К горлу подкатывает тошнота. Айзек качает головой и отворачивается. На глазах выступают слезы. Ему так жалко себя, а еще этот… хрен с горы.

— Упрямый осел! Ты хочешь порвать цепь? Пиздец, правда, что ли? Ну приплыли… Ты! Ты продолжаешь считать себя живым. А это хуйня. У тебя нет тела, сынок. Все-е-е в твоей засранной голове… Хочешь что-нибудь сделать — сделай это силой мысли. Соберись, хуйло мелкое! Или оставайся тут навечно. Ха-ха-ха!

***

Айзек закрывает глаза. Представляет себе Томаса, таким, каким он его видел там, на площадке. И… просыпается во сне другого человека.

Поначалу он даже не верит, что у него получилось. Вокруг на многие мили тянется пустыня. Огромные барханы. Жара. Горячий ветер, бьющий прямо в лицо. И чей-то трудноуловимый шепот. Просьба о помощи.

Айзек идет вперед, краем глаза замечая, как совсем близко от него проносится табун белых лошадей.

Лошади в пустыне, да вы шутите?

Они разбиваются с шумом морского прибоя о барханы. Только пена еще какое-то время белеет на песке, пока окончательно не впитывается или не испаряется. Кто ж разберет-то.

Небо неподвижно. На нем — ни облачка. Зато очень много звезд, хотя, судя по свету, в пустыне день.

Но Айзеку все это не кажется странным.
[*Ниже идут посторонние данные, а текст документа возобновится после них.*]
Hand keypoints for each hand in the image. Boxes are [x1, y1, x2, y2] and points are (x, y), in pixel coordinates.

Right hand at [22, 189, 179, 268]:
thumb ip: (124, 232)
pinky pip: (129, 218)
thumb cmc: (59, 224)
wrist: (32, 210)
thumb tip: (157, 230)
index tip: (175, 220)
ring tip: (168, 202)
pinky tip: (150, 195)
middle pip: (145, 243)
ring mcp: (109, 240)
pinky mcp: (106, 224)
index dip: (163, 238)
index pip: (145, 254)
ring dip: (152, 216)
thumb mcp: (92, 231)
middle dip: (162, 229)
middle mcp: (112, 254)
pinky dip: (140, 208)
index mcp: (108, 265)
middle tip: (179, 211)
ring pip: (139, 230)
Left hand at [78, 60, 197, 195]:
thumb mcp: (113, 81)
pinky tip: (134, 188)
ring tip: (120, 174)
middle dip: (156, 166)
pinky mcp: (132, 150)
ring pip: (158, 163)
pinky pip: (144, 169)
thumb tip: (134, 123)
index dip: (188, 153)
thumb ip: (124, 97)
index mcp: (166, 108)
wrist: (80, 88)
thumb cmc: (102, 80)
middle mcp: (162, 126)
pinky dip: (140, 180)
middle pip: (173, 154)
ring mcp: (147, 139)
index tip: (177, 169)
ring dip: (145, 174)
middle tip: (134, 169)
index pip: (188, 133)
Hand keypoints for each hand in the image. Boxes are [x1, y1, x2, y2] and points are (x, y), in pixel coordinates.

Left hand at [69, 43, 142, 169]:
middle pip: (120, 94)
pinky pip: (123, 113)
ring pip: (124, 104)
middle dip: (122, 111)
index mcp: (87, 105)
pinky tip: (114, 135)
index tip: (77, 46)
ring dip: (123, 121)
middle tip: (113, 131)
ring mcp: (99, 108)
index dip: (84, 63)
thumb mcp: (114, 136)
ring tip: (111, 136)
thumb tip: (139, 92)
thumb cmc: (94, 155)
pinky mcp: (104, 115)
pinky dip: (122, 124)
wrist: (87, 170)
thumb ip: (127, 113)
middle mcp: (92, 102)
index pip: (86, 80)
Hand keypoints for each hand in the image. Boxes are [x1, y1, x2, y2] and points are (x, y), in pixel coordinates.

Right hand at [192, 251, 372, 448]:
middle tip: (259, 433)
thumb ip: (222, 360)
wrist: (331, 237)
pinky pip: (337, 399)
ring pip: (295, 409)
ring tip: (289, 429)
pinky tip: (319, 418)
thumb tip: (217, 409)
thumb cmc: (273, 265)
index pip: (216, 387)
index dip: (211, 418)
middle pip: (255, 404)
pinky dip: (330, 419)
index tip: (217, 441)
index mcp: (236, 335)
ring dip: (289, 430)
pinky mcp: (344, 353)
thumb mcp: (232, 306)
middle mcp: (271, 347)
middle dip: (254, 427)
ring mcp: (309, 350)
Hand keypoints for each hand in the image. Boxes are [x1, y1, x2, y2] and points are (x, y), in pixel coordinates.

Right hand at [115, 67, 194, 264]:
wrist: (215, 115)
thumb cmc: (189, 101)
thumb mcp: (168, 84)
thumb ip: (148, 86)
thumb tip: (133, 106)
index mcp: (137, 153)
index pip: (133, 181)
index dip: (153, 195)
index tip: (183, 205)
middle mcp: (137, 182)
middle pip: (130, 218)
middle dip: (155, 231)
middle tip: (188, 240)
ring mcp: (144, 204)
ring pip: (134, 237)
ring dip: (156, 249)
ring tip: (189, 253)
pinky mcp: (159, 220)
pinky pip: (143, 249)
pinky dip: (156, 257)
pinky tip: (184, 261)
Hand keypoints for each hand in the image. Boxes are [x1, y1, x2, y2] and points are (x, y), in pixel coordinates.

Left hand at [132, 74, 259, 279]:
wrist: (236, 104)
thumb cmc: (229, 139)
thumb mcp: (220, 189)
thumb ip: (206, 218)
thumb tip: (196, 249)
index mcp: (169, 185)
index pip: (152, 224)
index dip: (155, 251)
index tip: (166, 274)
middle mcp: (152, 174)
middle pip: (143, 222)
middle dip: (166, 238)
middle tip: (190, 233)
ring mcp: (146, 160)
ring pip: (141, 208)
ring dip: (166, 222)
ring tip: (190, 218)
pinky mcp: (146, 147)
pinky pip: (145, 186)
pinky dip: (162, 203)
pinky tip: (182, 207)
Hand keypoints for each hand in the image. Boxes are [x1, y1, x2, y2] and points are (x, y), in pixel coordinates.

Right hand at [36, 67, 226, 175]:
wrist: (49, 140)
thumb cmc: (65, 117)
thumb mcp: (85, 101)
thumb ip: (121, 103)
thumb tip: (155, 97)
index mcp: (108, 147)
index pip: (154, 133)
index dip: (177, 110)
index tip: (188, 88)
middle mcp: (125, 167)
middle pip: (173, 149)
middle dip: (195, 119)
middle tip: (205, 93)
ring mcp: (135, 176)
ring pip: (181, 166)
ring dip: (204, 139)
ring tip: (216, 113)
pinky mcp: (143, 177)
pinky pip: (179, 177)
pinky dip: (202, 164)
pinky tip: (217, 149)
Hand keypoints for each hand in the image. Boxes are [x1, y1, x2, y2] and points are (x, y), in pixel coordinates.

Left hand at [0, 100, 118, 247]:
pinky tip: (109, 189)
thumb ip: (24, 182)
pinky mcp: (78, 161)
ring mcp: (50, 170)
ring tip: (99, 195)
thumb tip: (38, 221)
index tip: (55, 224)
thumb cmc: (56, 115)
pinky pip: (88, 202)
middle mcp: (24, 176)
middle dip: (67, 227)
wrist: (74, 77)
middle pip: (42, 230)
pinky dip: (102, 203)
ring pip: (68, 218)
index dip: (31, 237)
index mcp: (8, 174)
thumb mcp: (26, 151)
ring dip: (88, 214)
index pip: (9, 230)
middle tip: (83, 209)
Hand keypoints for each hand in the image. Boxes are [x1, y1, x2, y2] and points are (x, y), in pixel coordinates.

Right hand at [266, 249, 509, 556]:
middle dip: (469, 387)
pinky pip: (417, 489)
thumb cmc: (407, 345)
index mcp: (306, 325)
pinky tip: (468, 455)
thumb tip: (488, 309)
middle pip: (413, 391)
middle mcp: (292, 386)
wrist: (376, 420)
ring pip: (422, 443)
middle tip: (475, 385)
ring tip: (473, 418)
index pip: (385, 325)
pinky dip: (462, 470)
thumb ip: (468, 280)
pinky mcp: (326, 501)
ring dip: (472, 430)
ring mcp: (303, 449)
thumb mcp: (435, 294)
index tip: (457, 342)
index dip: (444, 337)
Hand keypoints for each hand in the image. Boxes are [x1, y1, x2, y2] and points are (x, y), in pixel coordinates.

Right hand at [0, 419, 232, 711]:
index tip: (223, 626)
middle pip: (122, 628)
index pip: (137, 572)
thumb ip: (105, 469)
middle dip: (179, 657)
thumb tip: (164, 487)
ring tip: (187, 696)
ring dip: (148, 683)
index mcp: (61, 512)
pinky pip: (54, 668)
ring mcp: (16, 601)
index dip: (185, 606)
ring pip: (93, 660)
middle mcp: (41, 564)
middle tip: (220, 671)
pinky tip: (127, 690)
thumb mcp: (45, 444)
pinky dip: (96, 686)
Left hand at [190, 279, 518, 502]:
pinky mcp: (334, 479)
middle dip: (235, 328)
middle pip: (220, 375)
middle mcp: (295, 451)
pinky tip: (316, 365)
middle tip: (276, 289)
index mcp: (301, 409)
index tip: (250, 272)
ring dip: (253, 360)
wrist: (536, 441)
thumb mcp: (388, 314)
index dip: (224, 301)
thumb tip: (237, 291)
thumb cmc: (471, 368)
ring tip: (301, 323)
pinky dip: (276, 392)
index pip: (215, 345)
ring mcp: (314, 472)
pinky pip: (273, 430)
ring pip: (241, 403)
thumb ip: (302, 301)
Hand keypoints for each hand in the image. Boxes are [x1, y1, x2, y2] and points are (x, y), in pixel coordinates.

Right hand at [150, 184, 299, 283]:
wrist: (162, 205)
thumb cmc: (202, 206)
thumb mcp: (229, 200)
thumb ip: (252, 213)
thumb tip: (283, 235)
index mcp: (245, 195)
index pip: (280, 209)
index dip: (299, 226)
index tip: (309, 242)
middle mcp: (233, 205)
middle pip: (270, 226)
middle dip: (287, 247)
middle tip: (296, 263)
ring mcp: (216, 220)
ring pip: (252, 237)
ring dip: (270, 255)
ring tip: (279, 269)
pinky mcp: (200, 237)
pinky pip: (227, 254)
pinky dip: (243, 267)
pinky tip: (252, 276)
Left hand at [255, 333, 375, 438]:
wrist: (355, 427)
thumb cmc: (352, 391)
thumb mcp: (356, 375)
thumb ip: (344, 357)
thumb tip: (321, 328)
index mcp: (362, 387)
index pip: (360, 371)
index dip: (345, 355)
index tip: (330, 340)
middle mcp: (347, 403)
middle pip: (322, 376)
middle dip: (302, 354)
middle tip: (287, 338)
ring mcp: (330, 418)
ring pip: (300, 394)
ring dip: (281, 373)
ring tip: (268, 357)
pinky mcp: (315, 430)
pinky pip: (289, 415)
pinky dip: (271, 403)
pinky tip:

Сон на то и сон, чтобы быть немного — или, наоборот, много — сюрреалистичным.

Он с любопытством смотрит вокруг, на все то, что породило сознание парня. Достает сигареты, прикуривает и наконец видит его самого.

Томас сидит, обхватив колени, и раскачивается из стороны в сторону.

Айзек подходит ближе, садится рядом. Молчит. Курит. Смотрит на него.

— Томас, прости. Я не хотел тебя пугать. Меня зовут Айзек. Я твой друг… Запомни это имя, пожалуйста.

***

Айзек ждет Томаса. Он почему-то уверен, что тот обязательно сегодня придет. И он действительно приходит. Топчется под дверью, высматривает, вынюхивает, любопытствует. И… не видит.

— Томас, посмотри на меня. Я тут, перед тобой. Ну же!

Бесполезно.

Томас слеп и глух. Как все живые. Похоже, он ошибся насчет него.

— Блядь…

Айзек с силой ударяет кулаком об косяк. Сплевывает на пол горчащую табаком слюну.

Хватит с него всех этих треволнений. Заебало.

Айзек уходит с твердым намерением больше не испытывать судьбу на прочность.